Kane died Tuesday after being admitted to a Los Angeles hospital and diagnosed with leukemia, said band manager Darren Hill.
“He didn’t even know,” Hill said Thursday. “It wasn’t until he went into the hospital that afternoon that they diagnosed that.”
The New York native had been suffering from severe flu-like symptoms for several days, forcing him to back out of a July 11 reunion show in Manchester, England, Hill said.
In a statement on behalf of himself and guitarist Sylvain Sylvain, Dolls frontman David Johansen said: “His bass playing and presence were the heart and soul of the New York Dolls and the secret ingredient of our sound.”
Kane helped form the New York Dolls in 1972. The group recorded only two studio albums before they split in 1975, but their hard-edged sound and glam-punk image influenced the punk rock wave that followed and, years later, the late 1980s glam-metal scene.
Johansen said Kane suffered an abusive childhood, then conquered years of alcoholism.
“Practically every trauma that could befall a person happened to Arthur. But finally 12 years ago, through spiritual studies, he was able to overcome that vicious cycle and put his life back together,” Johansen said.
Kane had been working at the Family History Center of the Church of Jesus Christ of Latter-day Saints in Los Angeles. But he rejoined the band after British singer and Dolls fan Morrissey persuaded the group to play at London’s Meltdown Festival last month.

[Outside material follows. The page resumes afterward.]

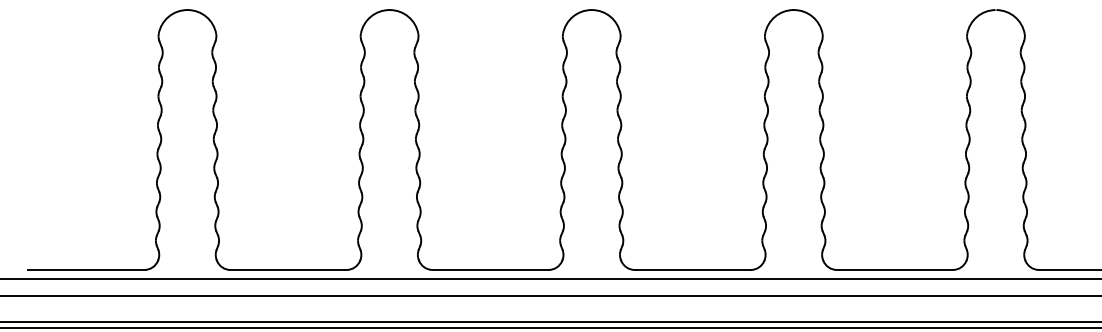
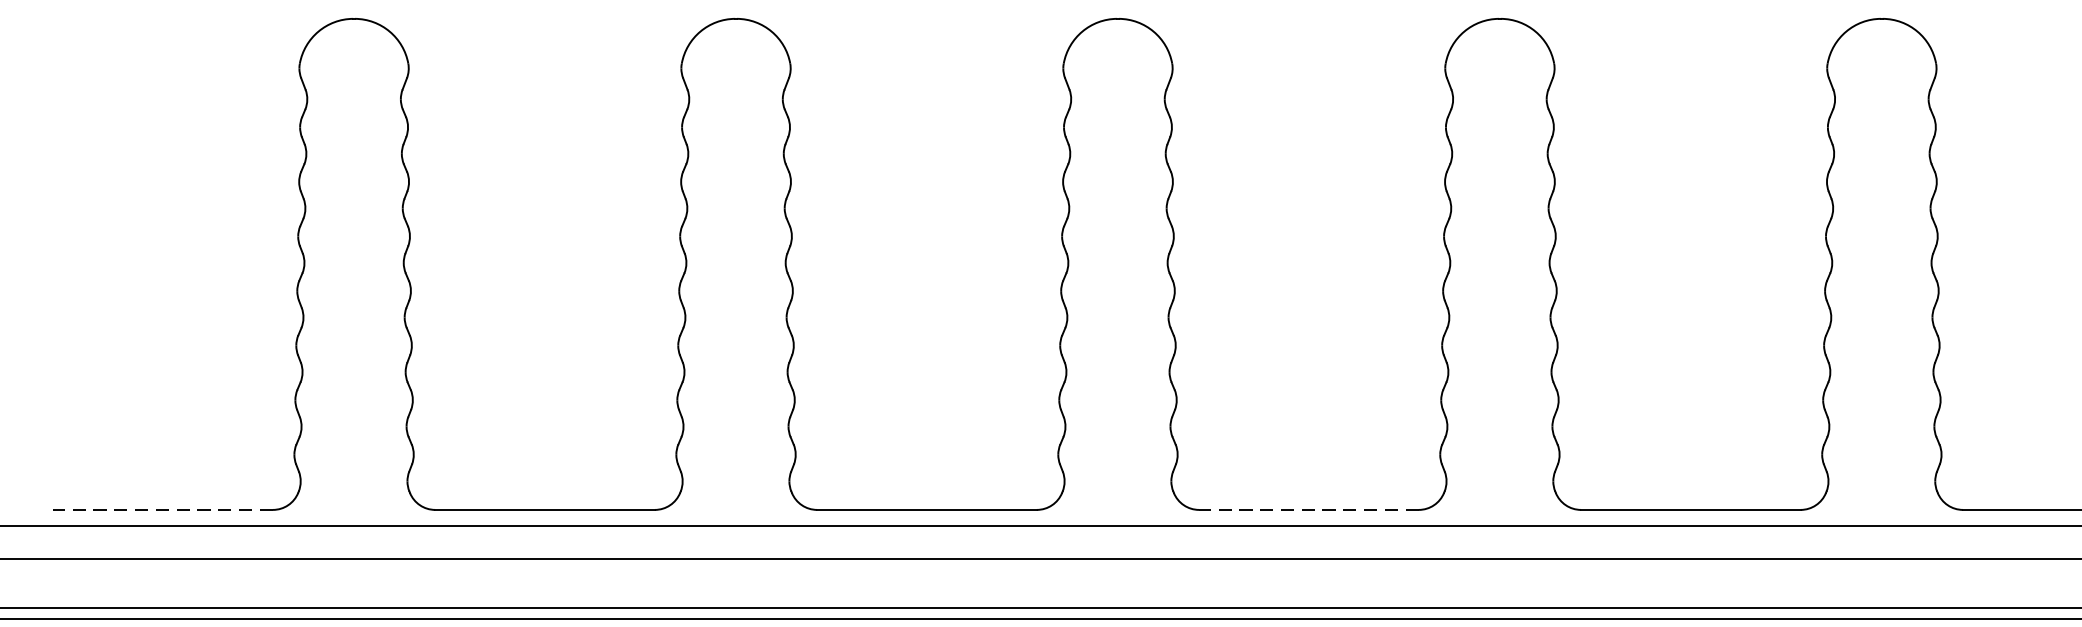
line: (85, 269) -> (161, 509), solid -> dashed
line: (692, 269) -> (1308, 509), solid -> dashed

“I will always remember the look of bashful happiness on Arthur’s face as people in the audience constantly called out his name. He was finally back where he belonged,” Morrissey said in a statement Thursday.
The Dolls will still perform Aug. 14 in New York. “They are going to carry on in Arthur’s honor,” Hill said.
Several of the original Dolls members have died. Original Dolls drummer Billy Murcia drowned in 1972. Dolls guitarist Johnny Thunders died of a drug overdose in 1991. Murcia’s successor, Jerry Nolan, had a fatal stroke in 1992.